Report every line below that has the string "endet" in it.

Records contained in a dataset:
··········

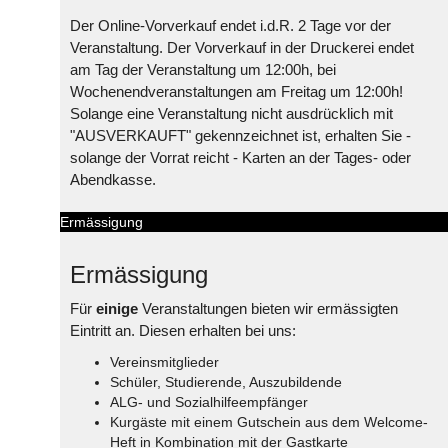
Der Online-Vorverkauf endet i.d.R. 2 Tage vor der
Veranstaltung. Der Vorverkauf in der Druckerei endet
am Tag der Veranstaltung um 12:00h, bei
Wochenendveranstaltungen am Freitag um 12:00h!
Solange eine Veranstaltung nicht ausdrücklich mit
"AUSVERKAUFT" gekennzeichnet ist, erhalten Sie -
solange der Vorrat reicht - Karten an der Tages- oder
Abendkasse.
Ermässigung
Ermässigung
Für
einige
Veranstaltungen bieten wir ermässigten
Eintritt an. Diesen erhalten bei uns:
Vereinsmitglieder
Schüler, Studierende, Auszubildende
ALG- und Sozialhilfeempfänger
Kurgäste mit einem Gutschein aus dem Welcome-
Heft in Kombination mit der Gastkarte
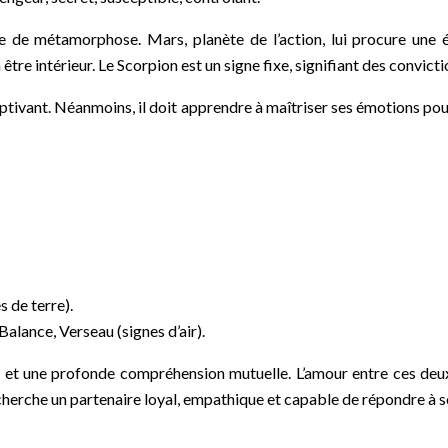
ce de métamorphose. Mars, planète de l’action, lui procure une 
re intérieur. Le Scorpion est un signe fixe, signifiant des convicti
captivant. Néanmoins, il doit apprendre à maîtriser ses émotions pour
 de terre).
alance, Verseau (signes d’air).
et une profonde compréhension mutuelle. L’amour entre ces deux
recherche un partenaire loyal, empathique et capable de répondre à 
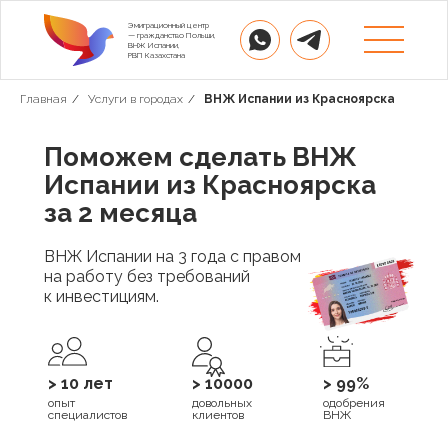
Эмиграционный центр
— гражданство Польши,
ВНЖ Испании,
РВП Казахстана
Главная
/
Услуги в городах
/
ВНЖ Испании из Красноярска
Поможем сделать ВНЖ
Испании из Красноярска
за 2 месяца
ВНЖ Испании на 3 года с правом
на работу без требований
к инвестициям.
> 10 лет
> 10000
> 99%
опыт
довольных
одобрения
специалистов
клиентов
ВНЖ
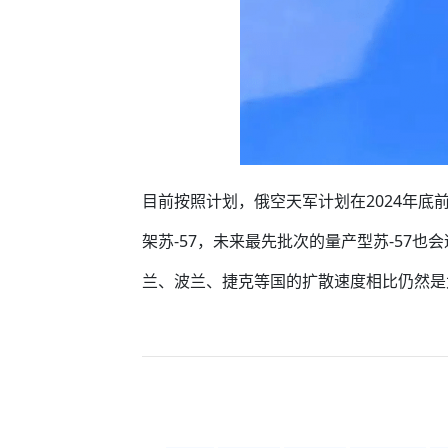
目前按照计划，俄空天军计划在2024年底前接
架苏-57，未来最先批次的量产型苏-57也
兰、波兰、捷克等国的扩散速度相比仍然是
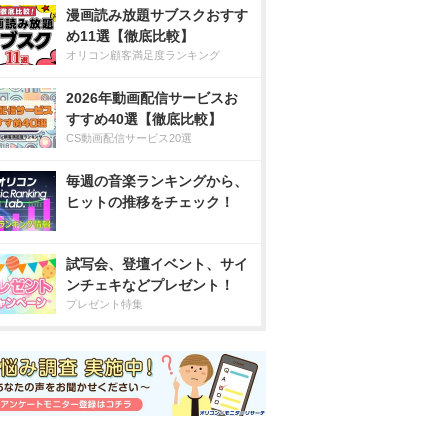
漫画読み放題サブスクおすす
め11選【徹底比較】
オリコン顧客満足度ランキング
2026年動画配信サービスお
すすめ40選【徹底比較】
CS動画配信サービス20選
毎週の音楽ランキングから、
ヒットの推移をチェック！
試写会、登壇イベント、サイ
ンチェキなどプレゼント！
プレゼント特集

··········

ANSWER TO THIS EXERCISE:
Der Online-Vorverkauf endet i.d.R. 2 Tage vor der
Veranstaltung. Der Vorverkauf in der Druckerei endet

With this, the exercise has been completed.